- Your objective
Copy each line of the records below that has "sehr" in it.

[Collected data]
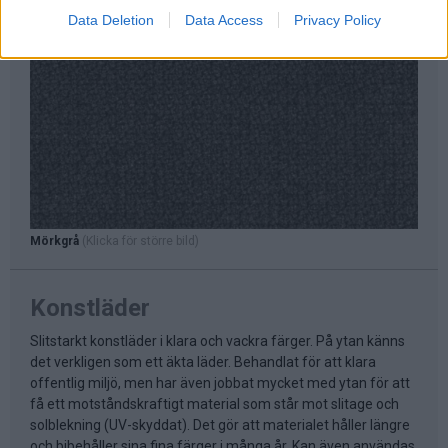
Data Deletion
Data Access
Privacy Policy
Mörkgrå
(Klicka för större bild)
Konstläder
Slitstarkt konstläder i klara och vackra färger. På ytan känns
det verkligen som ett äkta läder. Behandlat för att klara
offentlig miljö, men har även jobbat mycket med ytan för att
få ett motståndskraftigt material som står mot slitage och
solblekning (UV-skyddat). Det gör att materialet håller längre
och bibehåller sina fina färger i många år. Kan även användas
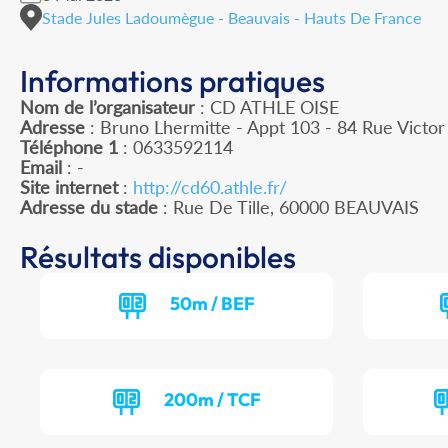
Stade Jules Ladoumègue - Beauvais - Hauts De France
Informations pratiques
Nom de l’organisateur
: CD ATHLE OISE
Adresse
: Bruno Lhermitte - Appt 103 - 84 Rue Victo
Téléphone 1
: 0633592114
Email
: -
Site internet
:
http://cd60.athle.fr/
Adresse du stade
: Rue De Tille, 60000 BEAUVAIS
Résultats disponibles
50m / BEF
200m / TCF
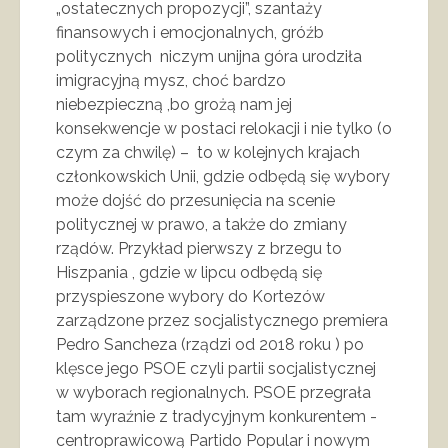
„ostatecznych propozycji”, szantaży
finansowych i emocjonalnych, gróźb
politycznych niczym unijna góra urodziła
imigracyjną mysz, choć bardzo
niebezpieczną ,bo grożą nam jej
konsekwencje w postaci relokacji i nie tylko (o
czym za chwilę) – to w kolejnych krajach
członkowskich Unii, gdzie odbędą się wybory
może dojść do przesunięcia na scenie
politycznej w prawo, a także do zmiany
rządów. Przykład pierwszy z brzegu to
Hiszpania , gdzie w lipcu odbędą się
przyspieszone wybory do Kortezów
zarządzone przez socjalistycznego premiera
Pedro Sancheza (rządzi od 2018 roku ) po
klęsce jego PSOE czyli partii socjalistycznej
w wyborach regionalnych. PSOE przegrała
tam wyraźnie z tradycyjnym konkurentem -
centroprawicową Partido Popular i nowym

* * *

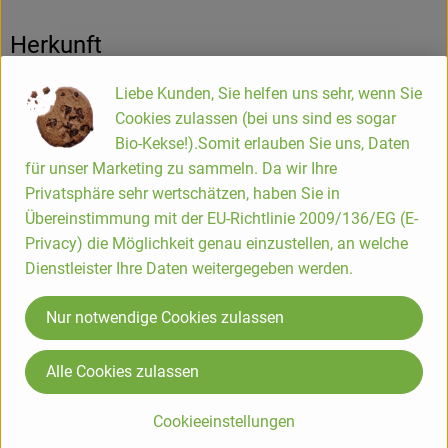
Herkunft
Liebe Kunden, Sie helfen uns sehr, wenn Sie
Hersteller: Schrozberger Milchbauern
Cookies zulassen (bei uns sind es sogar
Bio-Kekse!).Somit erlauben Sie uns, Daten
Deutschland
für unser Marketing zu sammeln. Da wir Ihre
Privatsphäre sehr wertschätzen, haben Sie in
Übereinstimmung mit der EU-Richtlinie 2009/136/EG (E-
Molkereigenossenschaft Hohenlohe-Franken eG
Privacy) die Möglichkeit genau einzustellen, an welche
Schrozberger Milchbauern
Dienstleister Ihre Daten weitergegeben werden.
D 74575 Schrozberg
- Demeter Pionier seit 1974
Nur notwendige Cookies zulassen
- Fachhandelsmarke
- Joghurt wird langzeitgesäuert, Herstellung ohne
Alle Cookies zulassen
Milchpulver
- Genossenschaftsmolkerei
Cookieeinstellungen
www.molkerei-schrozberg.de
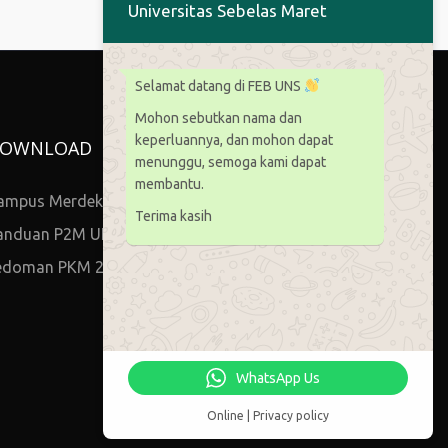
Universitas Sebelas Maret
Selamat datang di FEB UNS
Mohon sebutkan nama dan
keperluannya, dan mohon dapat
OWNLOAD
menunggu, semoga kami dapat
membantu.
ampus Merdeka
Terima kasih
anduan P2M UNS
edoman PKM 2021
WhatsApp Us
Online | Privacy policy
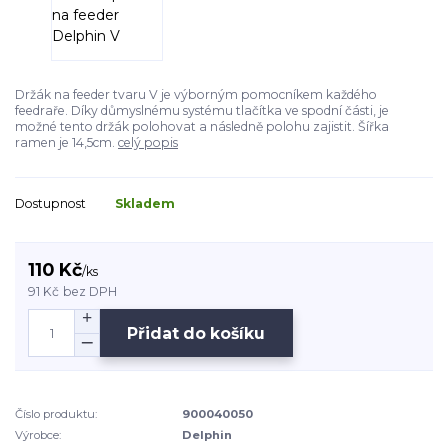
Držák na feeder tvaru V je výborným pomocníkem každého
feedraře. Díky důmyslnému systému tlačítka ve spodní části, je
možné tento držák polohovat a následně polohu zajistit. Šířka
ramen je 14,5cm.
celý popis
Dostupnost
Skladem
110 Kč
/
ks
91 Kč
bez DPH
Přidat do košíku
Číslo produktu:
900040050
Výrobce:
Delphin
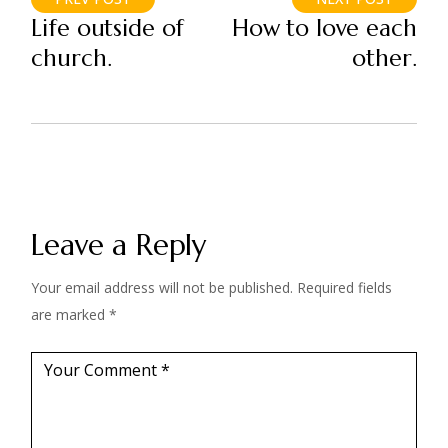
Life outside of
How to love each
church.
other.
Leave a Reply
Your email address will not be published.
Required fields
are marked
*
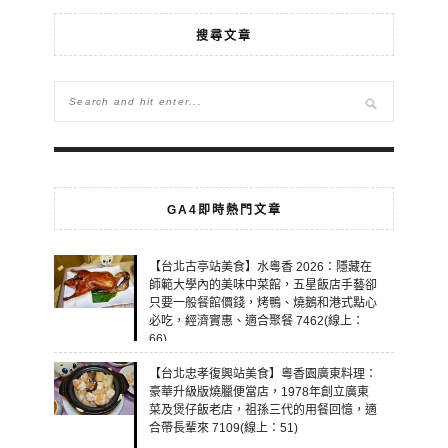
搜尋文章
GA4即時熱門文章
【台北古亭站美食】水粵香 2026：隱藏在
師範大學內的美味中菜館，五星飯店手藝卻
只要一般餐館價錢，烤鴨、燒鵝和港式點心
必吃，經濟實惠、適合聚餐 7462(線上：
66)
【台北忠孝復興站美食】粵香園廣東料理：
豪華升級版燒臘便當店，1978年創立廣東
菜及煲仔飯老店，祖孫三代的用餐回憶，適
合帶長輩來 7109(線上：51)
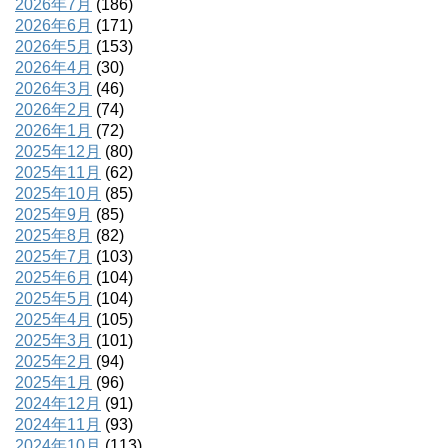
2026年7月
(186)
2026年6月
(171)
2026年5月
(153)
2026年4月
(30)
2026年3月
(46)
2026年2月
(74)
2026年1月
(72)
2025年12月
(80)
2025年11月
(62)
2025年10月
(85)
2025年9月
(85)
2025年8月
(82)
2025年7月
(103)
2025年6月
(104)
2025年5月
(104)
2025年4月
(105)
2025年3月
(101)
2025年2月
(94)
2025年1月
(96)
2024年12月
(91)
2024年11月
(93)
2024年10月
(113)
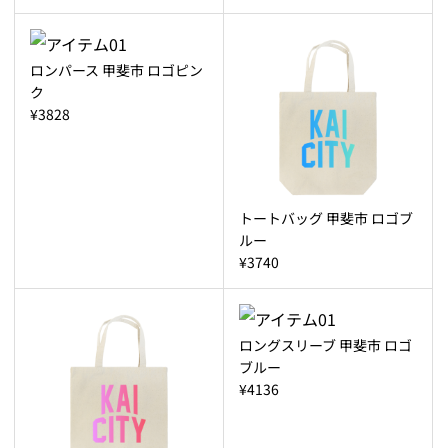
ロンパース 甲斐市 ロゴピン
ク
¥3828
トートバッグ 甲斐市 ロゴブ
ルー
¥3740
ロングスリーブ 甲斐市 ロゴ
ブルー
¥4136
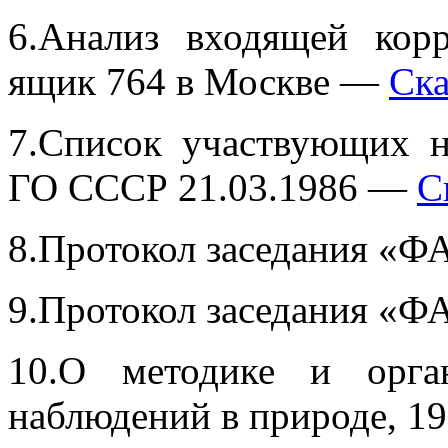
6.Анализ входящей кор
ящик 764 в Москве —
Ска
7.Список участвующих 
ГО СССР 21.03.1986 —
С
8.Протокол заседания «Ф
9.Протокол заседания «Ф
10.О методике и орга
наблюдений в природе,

- Answer to this problem
Liebe Kunden, Sie helfen uns sehr, wenn Sie
Privatsphäre sehr wertschätzen, haben Sie in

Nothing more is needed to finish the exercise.